───── Supplied entries

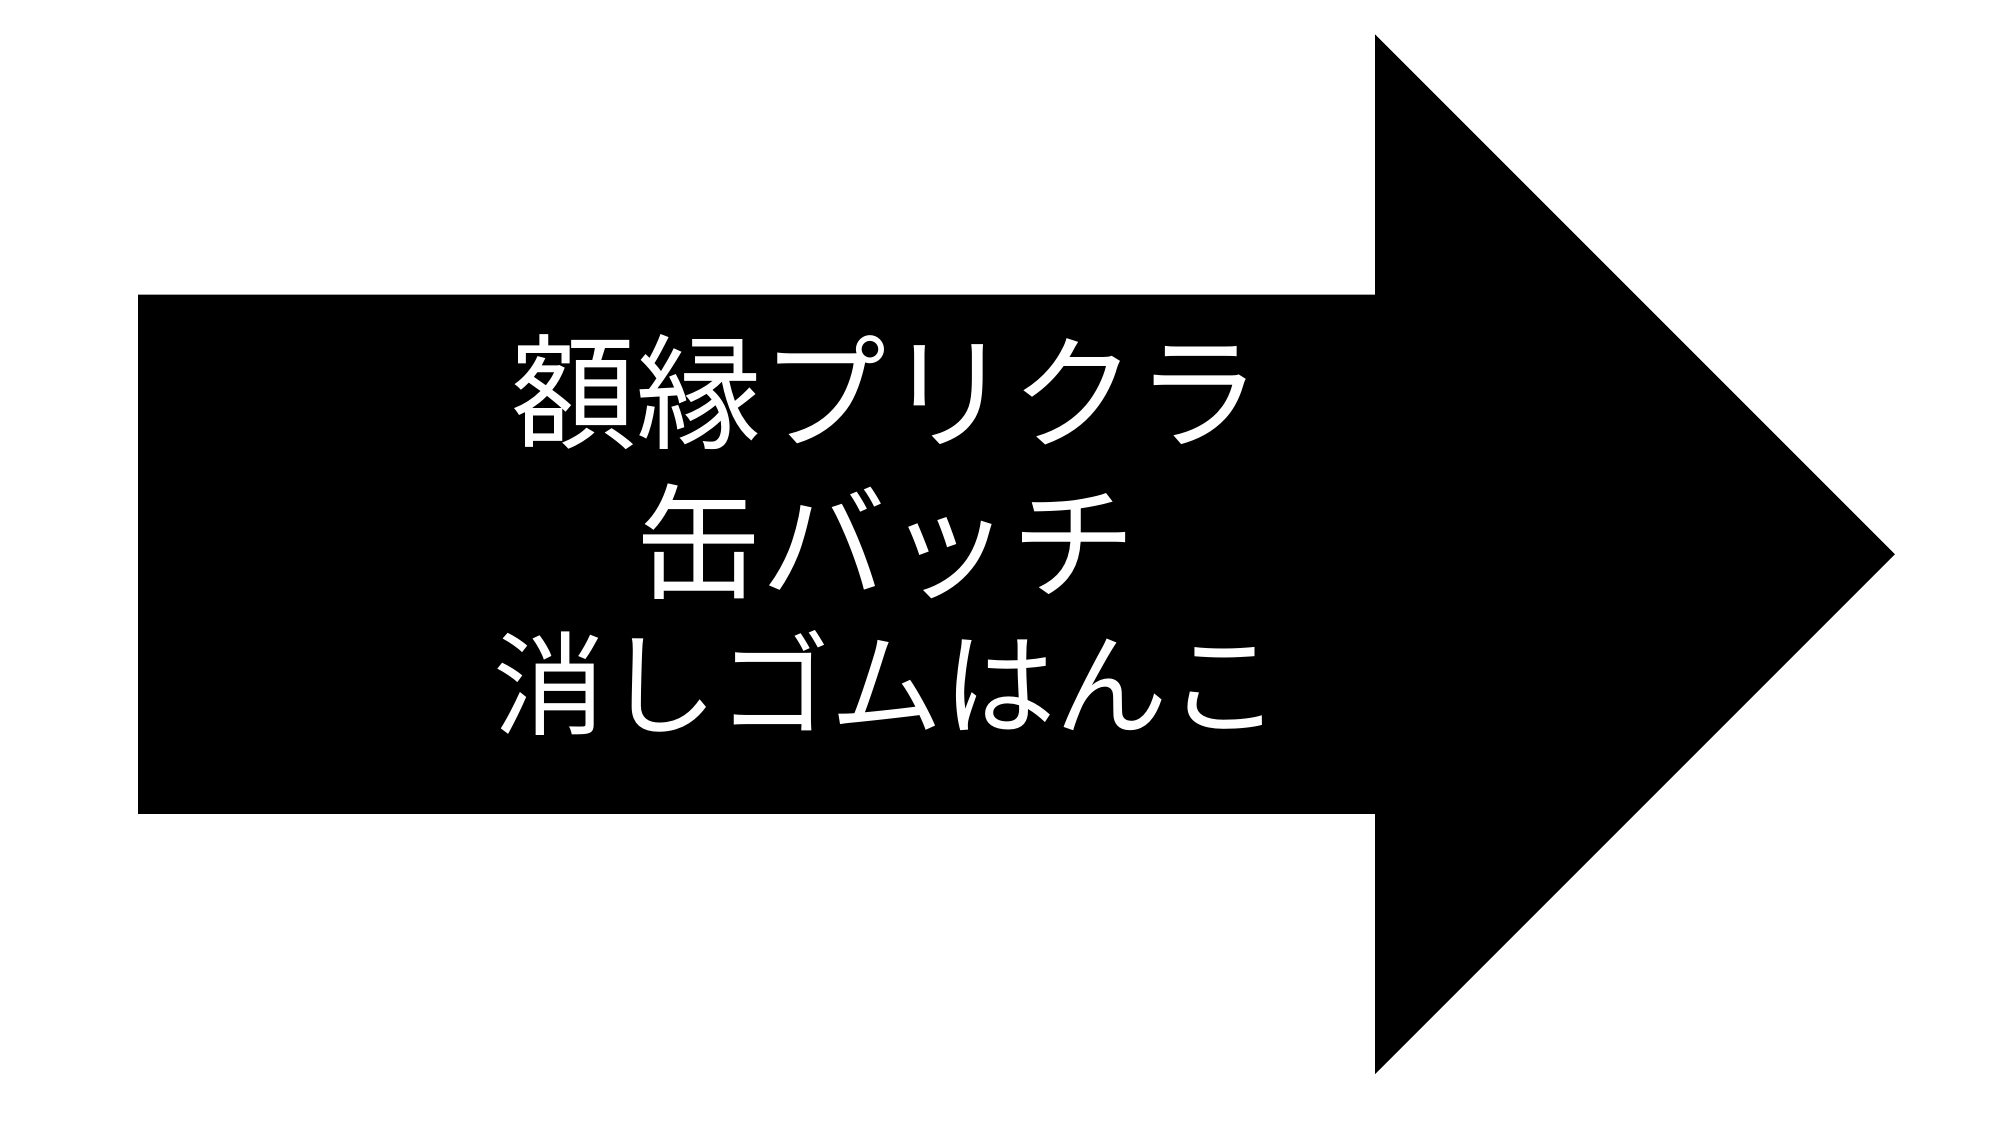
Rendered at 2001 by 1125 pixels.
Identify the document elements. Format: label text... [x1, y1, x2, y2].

text_box 額縁プリクラ 缶バッチ 消しゴムはんこ [138, 34, 1895, 1075]
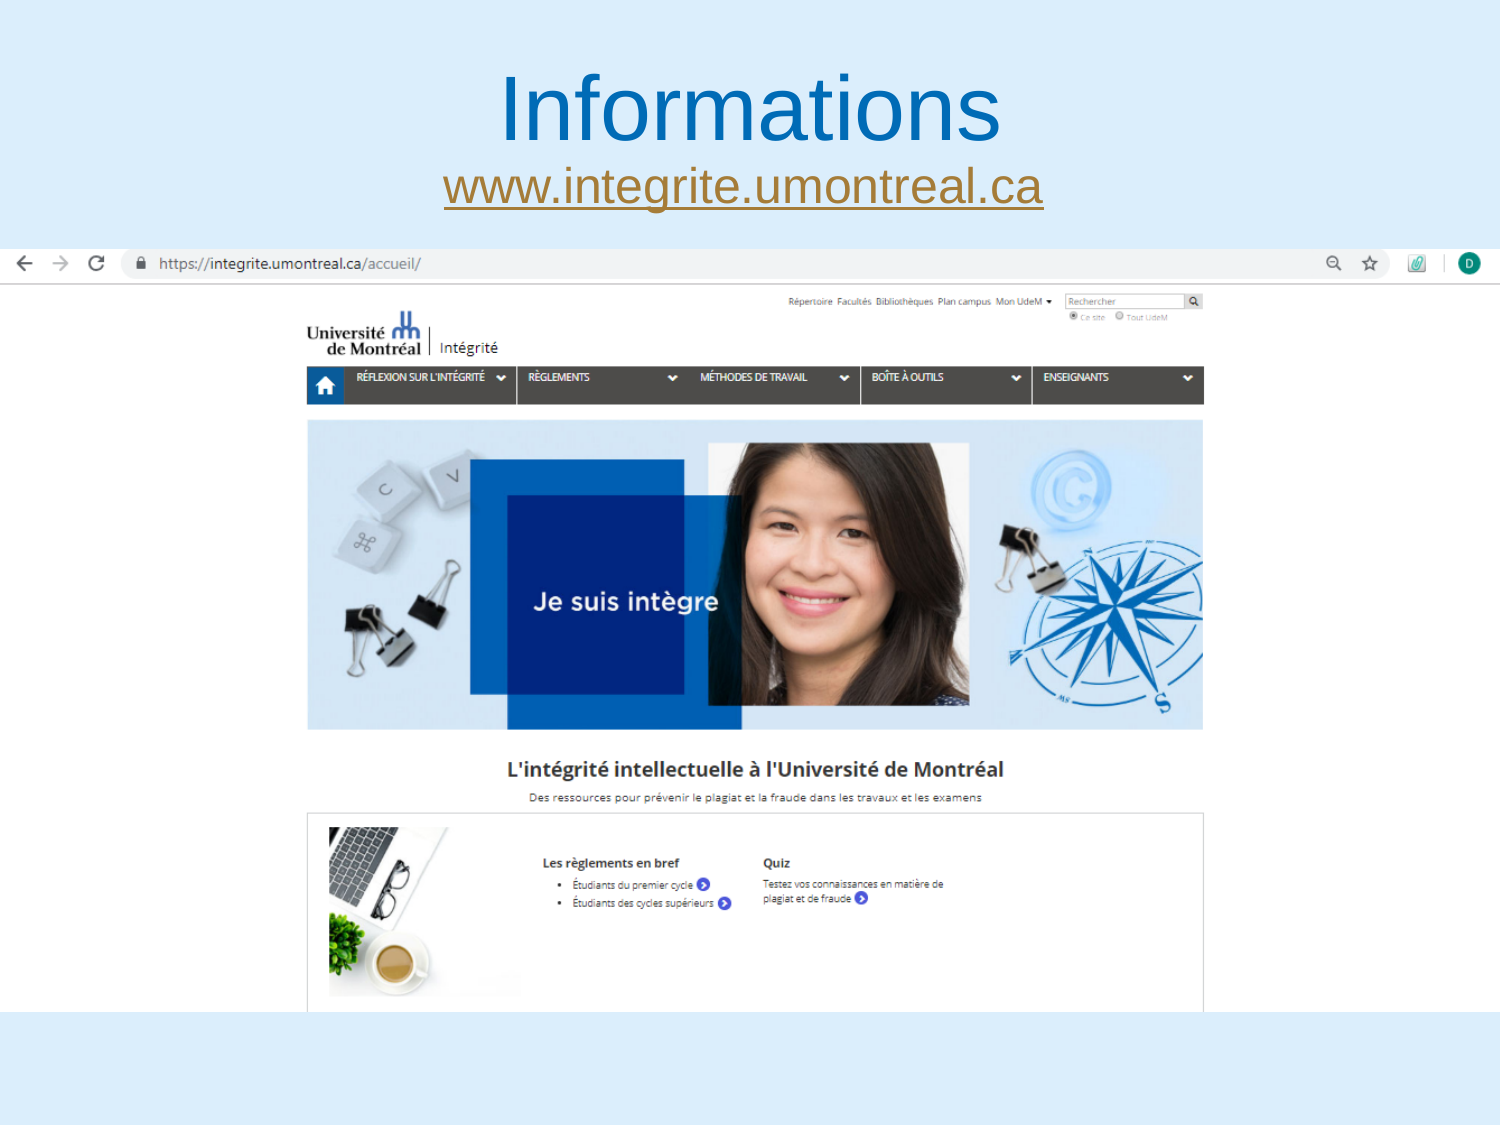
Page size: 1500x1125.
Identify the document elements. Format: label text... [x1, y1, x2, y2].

title Informations www.integrite.umontreal.ca [117, 105, 1385, 249]
picture [0, 249, 1500, 1012]
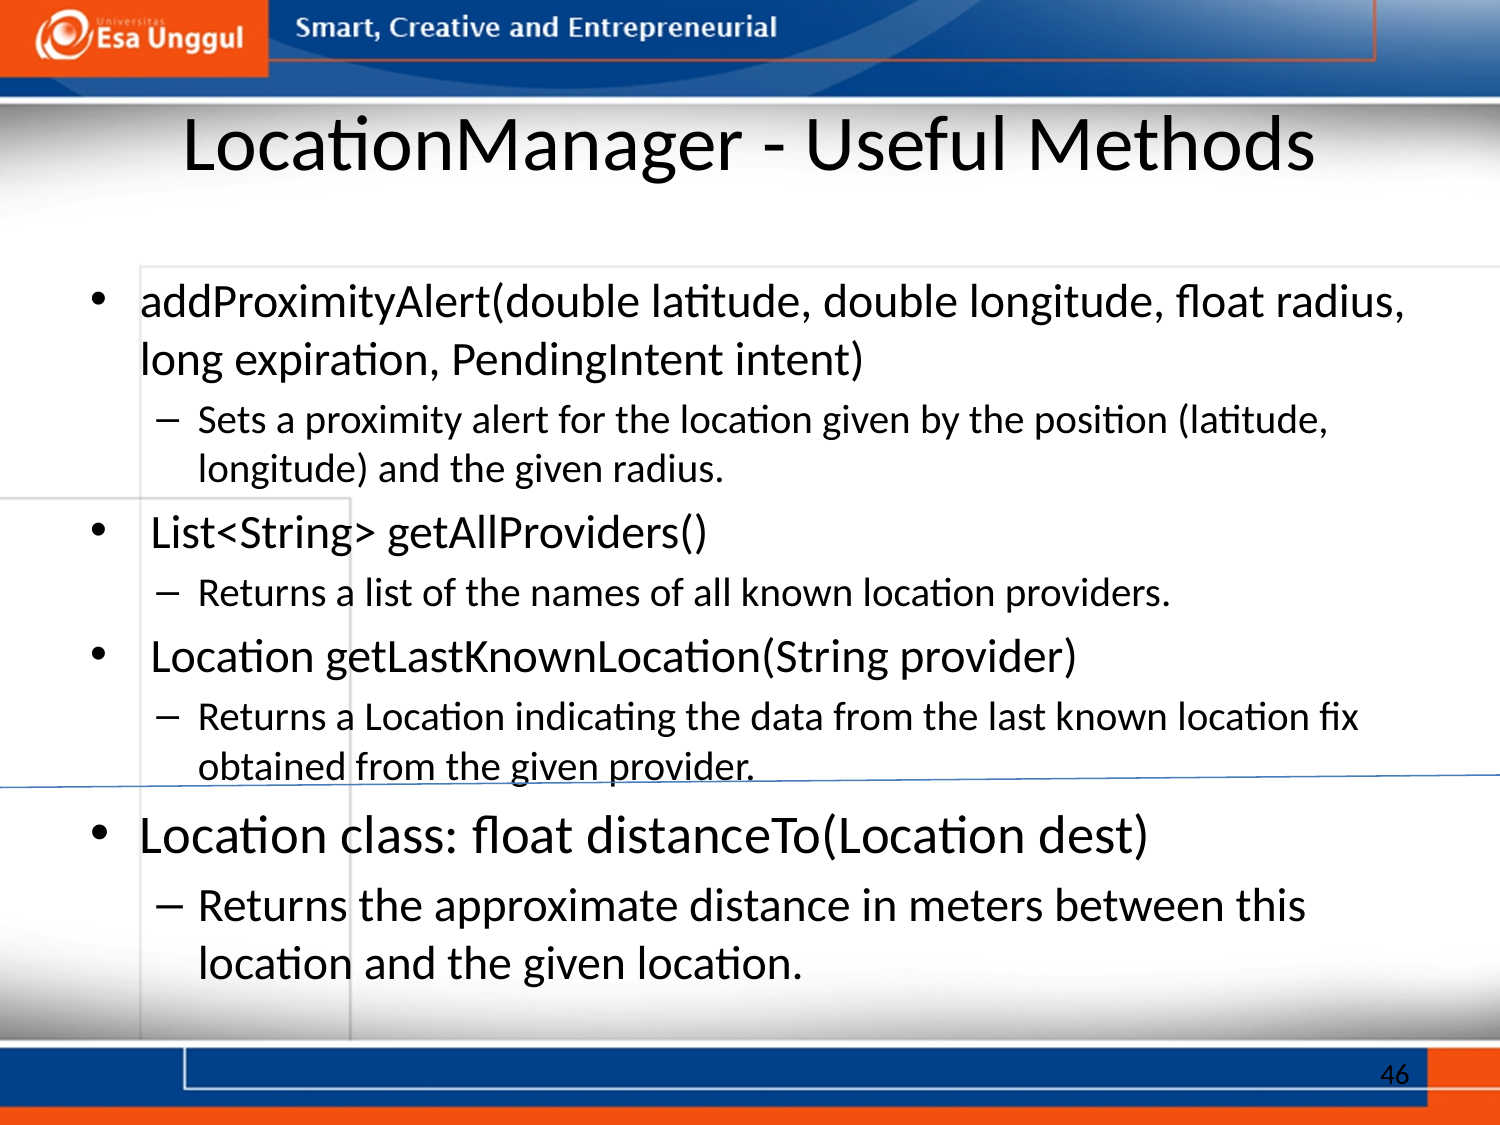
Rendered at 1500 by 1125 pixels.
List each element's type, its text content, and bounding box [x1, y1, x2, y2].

list addProximityAlert(double latitude, double longitude, float radius, long expiration, PendingIntent intent) Sets a proximity alert for the location given by the position (latitude, longitude) and the given radius. List<String> getAllProviders() Returns a list of the names of all known location providers. Location getLastKnownLocation(String provider) Returns a Location indicating the data from the last known location fix obtained from the given provider. Location class: float distanceTo(Location dest) Returns the approximate distance in meters between this location and the given location. [75, 262, 1425, 773]
slide_number 46 [1074, 1042, 1425, 1103]
picture [0, 0, 1500, 774]
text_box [0, 774, 1500, 788]
title LocationManager - Useful Methods [75, 45, 1425, 233]
picture [0, 788, 1500, 1125]
list addProximityAlert(double latitude, double longitude, float radius, long expiration, PendingIntent intent) Sets a proximity alert for the location given by the position (latitude, longitude) and the given radius. List<String> getAllProviders() Returns a list of the names of all known location providers. Location getLastKnownLocation(String provider) Returns a Location indicating the data from the last known location fix obtained from the given provider. Location class: float distanceTo(Location dest) Returns the approximate distance in meters between this location and the given location. [75, 797, 1425, 1005]
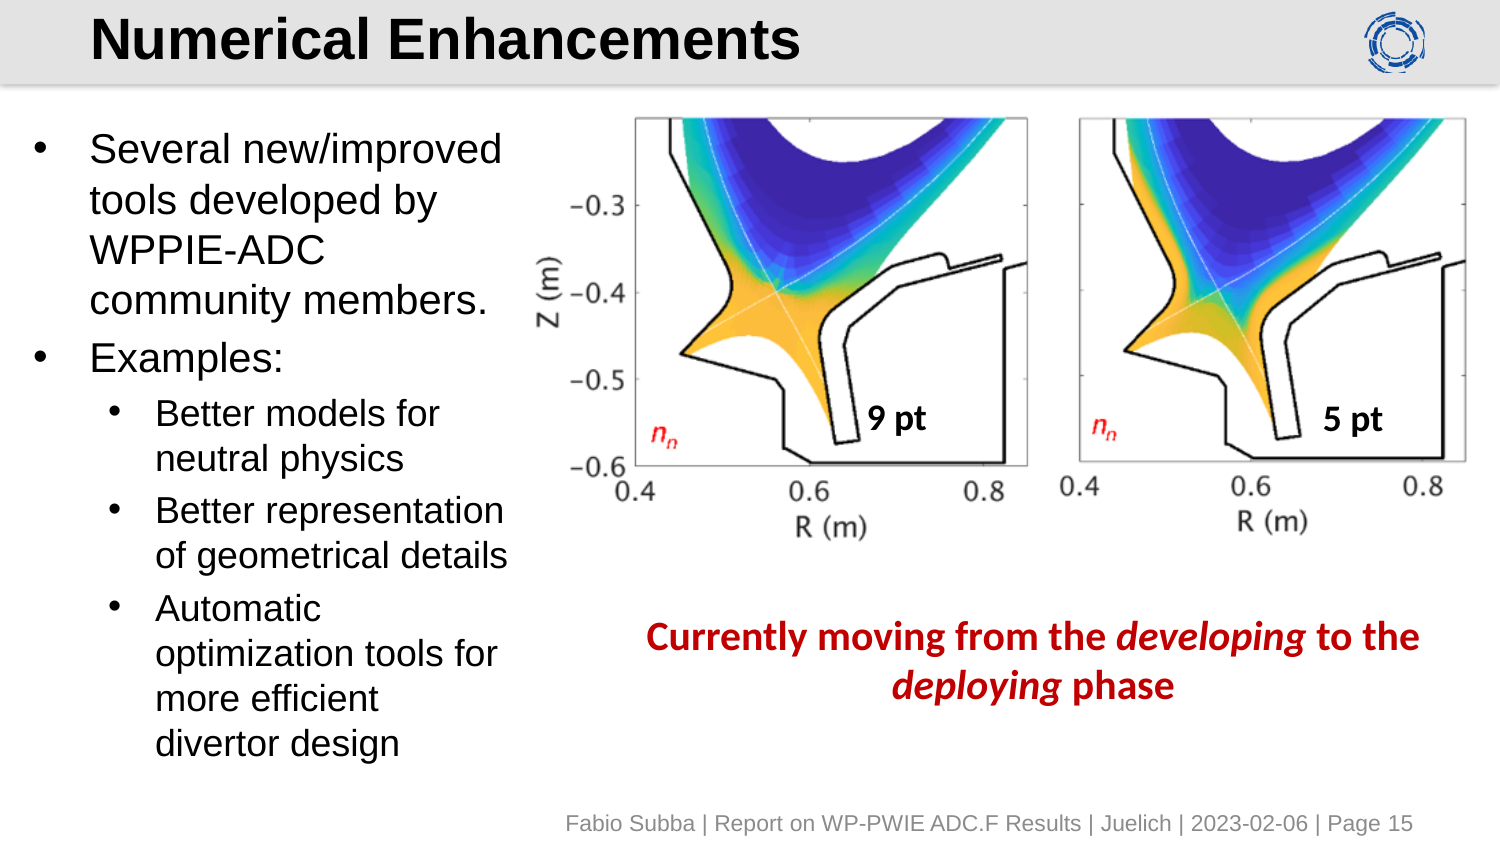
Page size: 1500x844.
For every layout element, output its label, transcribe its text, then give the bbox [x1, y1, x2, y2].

footer Fabio Subba | Report on WP-PWIE ADC.F Results | Juelich | 2023-02-06 | Page 15 [76, 805, 1429, 839]
text_box Currently moving from the developing to the deploying phase [596, 600, 1471, 716]
picture [513, 95, 1500, 564]
title Numerical Enhancements [75, 9, 1313, 66]
list Several new/improved tools developed by WPPIE-ADC community members. Examples: Better models for neutral physics Better representation of geometrical details Automatic optimization tools for more efficient divertor design [18, 114, 526, 777]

──────────

Filter the records down to the lines containing the word "Rendered", and copy those.

Rendered at 2001 by 1125 pixels.
Rendered at 1500 by 1125 pixels.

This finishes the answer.